* [Assignment 1]
Answer these questions from the brunch recipes.
(a) How long should the banana oatmeal take to cook?
(b) From which cookbook does the "Cheesy Ham Poof" recipe come?
(c) To what temperature is the oven preheated for the Nantucket Cranberry Pie?
* [Assignment 2] Repeat word for word the part of the brunch recipes that begins with "Sunday, April 4, 2010" and stops after "use all year.".

* [Exercise passage]
_____
Banana Oatmeal with Walnuts and Blackberries
2 cups McCann's Quick Cooking Oatmeal
4 cups skim milk (or water)
2 bananas, thinly sliced
1/4 cup firmly packed brown sugar
Scant 1/4 cup vanilla sugar (or use regular granulated sugar and add 1/2 tsp. vanilla to milk)
1 cup walnuts, toasted in the oven and chopped
1 cup blackberries
Additional banana slices, as desired
Stir together oats, milk and salt in heavy saucepan and turn heat to medium. Stir often, adding banana when cereal starts to get hot. Cook, stirring frequently, till oats are cooked, mixture is creamy and much of banana has cooked down, nearly disappearing into the oatmeal. That should take 10 to 15 minutes. Stir in sugars and cook another minute or so, scraping bottom of pan.
Serve with walnuts, berries, additional banana and brown sugar as toppings.
Sunday, April 4, 2010
I love everything about brunch; the time of day, the relaxed atmosphere, the foods. Especially the food.
For Easter today, I made almost everything ahead of time or at least assembled it to bake. I turned the ovens on as soon as we got home from church, filled 'em up, and got to relax a bit with guests for a while. Here are two recipes I used.
My favorite was the Nantucket Cranberry Pie, a tried-and-true coffeecake of sorts. It's easy and really tasty. It's especially nice for Thanksgiving and Christmas, but it's too good to limit it to those holidays. It's one of the reasons I stock up on cranberries in season and throw them in the freezer for use all year.
My sister had tasted a friend's version, and when the friend neglected to share the recipe, she discovered it at www.foodnetwork.com. If, like me, you keep vanilla sugar or citrus sugar on hand, they work well in the filling.
The "Cheesy Ham Poof" has a name that's kind of embarrassing, and I think I originally called it a "cheesy, eggy, brunchy thing." But I confessed the real name, and we had fun with that. And it's good, so who cares what it's called. The recipe is from Clifford Wright's cookbook Bake Until Bubbly. I added the potato.
Nantucket Cranberry Pie
For the Filling:Butter, to grease the pie plate
2 cups fresh or frozen cranberries
1/2 cup sugar
1/2 cup walnuts, chopped (optional, I've never added them)
For the Topping:2 eggs
3/4 cup butter, softened
1 cup sugar
1 cup flour
1 tsp. almond extract
Preheat the oven to 350 degrees.
For the Filling:
Place the cranberries in a buttered, 9-to-10-inch pie plate (If you really like scraping yummy stuff off pie plates later, skip that step). Toss the sugar and walnuts over the berries.
For the Topping:
Cream the eggs and the butter with the sugar. Add the flour and almond extract to the mixture, lightly stirring
with a fork just till combined. Spread the topping over the cranberry mixture and bake for 35 to 40 minutes, till golden and set. If desired, serve warm with whipped cream (I've never done that, and it's fine plain and at room temperature).
_____
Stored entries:
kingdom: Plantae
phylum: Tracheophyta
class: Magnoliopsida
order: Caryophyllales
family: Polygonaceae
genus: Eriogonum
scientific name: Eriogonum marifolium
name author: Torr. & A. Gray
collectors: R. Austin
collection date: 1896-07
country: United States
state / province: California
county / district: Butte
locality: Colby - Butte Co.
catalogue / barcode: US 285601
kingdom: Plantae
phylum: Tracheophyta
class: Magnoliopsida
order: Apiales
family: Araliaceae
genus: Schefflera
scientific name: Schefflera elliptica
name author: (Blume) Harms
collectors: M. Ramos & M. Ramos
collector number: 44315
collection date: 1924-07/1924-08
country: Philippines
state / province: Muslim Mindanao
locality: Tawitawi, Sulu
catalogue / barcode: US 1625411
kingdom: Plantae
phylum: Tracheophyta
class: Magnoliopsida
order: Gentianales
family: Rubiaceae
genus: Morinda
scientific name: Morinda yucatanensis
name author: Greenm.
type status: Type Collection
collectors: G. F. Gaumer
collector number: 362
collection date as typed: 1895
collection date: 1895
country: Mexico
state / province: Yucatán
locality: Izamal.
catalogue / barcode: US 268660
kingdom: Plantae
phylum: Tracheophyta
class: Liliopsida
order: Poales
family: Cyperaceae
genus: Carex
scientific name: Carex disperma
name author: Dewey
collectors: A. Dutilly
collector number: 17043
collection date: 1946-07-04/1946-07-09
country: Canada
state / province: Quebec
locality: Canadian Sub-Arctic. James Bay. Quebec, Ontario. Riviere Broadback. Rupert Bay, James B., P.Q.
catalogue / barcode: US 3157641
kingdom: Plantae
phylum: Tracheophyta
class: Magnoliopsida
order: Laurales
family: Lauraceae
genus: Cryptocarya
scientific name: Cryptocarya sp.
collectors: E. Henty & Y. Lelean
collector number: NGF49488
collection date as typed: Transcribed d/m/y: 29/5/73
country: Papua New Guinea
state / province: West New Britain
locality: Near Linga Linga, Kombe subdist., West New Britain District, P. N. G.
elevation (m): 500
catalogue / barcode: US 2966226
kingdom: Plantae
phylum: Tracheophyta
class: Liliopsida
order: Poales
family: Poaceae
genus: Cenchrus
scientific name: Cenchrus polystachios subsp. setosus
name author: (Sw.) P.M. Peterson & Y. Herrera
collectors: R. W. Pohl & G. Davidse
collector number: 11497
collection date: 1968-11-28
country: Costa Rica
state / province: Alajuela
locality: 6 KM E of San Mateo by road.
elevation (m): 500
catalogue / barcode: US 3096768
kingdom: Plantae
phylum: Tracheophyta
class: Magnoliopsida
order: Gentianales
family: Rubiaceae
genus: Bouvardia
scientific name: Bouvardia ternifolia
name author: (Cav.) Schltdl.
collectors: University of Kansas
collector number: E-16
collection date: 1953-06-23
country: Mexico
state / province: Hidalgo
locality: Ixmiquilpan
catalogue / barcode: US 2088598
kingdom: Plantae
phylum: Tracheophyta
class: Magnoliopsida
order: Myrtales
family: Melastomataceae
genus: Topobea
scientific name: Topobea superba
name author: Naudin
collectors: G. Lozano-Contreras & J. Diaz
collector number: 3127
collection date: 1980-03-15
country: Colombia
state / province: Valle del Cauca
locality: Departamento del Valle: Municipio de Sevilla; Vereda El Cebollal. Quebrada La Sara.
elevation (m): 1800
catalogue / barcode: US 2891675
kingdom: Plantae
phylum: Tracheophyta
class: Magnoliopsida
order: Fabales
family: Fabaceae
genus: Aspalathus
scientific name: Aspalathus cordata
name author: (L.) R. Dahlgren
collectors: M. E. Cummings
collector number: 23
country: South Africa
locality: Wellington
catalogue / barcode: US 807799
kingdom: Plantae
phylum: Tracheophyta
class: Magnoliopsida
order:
_____
* [Written answer 1]
(a) 10 to 15 minutes
(b) Clifford Wright's cookbook Bake Until Bubbly
(c) 350 degrees

* [Written answer 2]
Sunday, April 4, 2010
I love everything about brunch; the time of day, the relaxed atmosphere, the foods. Especially the food.
For Easter today, I made almost everything ahead of time or at least assembled it to bake. I turned the ovens on as soon as we got home from church, filled 'em up, and got to relax a bit with guests for a while. Here are two recipes I used.
My favorite was the Nantucket Cranberry Pie, a tried-and-true coffeecake of sorts. It's easy and really tasty. It's especially nice for Thanksgiving and Christmas, but it's too good to limit it to those holidays. It's one of the reasons I stock up on cranberries in season and throw them in the freezer for use all year.